Opinion
NOT TO BE PUBLISHED
APPEAL from a judgment of the Superior Court of Tulare County No. 04-211488. Paul A. Vortmann, Judge.
Sherman Rogers, under appointment by the Court of Appeal, for Plaintiff and Appellant.
Peel, Garcia & Stamper and James W. Peel for Defendant and Respondent Southern California Gas Company.
OPINION
HILL, J.
Plaintiff appeals from a judgment of nonsuit entered in favor of defendant, Southern California Gas Company (Gas Company). Plaintiff, a seven-month-old infant, was scalded by hot water while being bathed in a bathtub at the apartment where she lived. The Gas Company had set the thermostat on the water heater, and plaintiff, through her guardian ad litem, contends it negligently set the thermostat at too high a temperature. Nonsuit was granted in favor of the Gas Company on the ground it owed no duty of care to plaintiff.
FACTUAL AND PROCEDURAL BACKGROUND
On December 10, 2003, the Gas Company disconnected the gas service to the apartment of plaintiff’s family for nonpayment; it did so by shutting the gas off at the gas meter. On December 12, 2003, a Gas Company employee restored gas service to the apartment; he relit the pilot on the water heater, turned the thermostat dial off, then turned the dial back on and set it a quarter inch below the setting marked “normal.”
On December 29, 2003, plaintiff’s mother and sister, Vanessa, were rinsing plaintiff in the bathtub in lukewarm water when another sister, Christina, came into the bathroom, used the toilet, then flushed it. When her mother went to get the towel off the bedroom doorknob, plaintiff got burned. Vanessa told her mother plaintiff was crying; Vanessa picked plaintiff up out of the bathtub and handed her to her mother. Plaintiff’s legs were red and some skin came off her leg.
Plaintiff contended the Gas Company was negligent in setting the water heater thermostat to “normal,” which equaled 140 degrees, when its own warning labels on water heaters indicated the temperature should not be set above 120 degrees.

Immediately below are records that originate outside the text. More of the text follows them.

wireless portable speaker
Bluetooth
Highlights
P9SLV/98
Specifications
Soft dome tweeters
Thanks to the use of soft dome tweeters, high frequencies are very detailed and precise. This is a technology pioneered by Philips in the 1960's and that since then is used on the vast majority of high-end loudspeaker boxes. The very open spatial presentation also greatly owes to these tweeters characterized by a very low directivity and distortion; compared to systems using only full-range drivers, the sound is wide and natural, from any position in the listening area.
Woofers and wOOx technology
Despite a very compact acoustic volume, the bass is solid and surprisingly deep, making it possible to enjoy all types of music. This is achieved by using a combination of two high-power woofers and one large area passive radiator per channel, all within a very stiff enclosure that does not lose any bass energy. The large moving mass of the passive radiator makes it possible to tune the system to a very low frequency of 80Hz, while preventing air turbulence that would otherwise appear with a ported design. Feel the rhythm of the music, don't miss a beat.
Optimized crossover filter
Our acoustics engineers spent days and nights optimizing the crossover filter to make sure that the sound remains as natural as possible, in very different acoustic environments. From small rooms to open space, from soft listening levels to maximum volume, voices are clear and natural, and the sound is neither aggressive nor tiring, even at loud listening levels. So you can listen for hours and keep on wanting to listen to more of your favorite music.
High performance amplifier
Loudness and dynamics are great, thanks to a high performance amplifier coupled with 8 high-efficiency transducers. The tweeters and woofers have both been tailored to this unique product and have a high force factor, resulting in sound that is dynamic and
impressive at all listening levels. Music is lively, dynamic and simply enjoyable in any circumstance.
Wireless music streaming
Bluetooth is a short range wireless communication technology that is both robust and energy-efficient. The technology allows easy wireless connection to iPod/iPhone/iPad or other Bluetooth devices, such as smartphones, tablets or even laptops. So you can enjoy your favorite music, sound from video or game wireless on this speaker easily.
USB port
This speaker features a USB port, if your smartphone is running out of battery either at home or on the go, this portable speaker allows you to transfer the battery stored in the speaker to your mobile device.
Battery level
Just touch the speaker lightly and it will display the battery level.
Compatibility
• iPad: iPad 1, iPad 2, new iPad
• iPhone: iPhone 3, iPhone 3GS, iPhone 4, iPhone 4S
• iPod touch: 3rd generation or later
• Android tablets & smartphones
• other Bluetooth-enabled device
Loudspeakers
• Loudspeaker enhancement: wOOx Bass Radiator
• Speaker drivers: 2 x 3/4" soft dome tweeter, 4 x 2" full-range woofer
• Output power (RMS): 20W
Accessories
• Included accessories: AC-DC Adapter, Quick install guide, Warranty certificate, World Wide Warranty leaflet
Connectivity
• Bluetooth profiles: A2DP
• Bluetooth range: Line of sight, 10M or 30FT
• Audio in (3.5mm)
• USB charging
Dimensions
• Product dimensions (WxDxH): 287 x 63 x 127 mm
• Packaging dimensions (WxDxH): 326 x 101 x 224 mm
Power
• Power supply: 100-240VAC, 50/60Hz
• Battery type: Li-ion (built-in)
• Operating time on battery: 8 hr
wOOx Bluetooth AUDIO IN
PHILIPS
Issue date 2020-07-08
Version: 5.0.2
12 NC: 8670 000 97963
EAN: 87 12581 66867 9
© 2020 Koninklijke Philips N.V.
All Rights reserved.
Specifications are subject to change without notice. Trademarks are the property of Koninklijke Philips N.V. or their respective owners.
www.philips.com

In its motion for nonsuit, the Gas Company argued plaintiff had not established a duty on the part of the Gas Company to ensure the safety of an appliance on the customer’s premises. The Gas Company also argued causation had not been shown, because the Gas Company employee merely set the water heater thermostat to the same setting at which it had been before. The court granted the motion for nonsuit, concluding that while the Gas Company had a duty not to supply natural gas to an appliance that would pose a risk of explosion or fire; it had no duty to warn the customer that the hot water flowing from a water heater set at normal would exceed 120 degrees.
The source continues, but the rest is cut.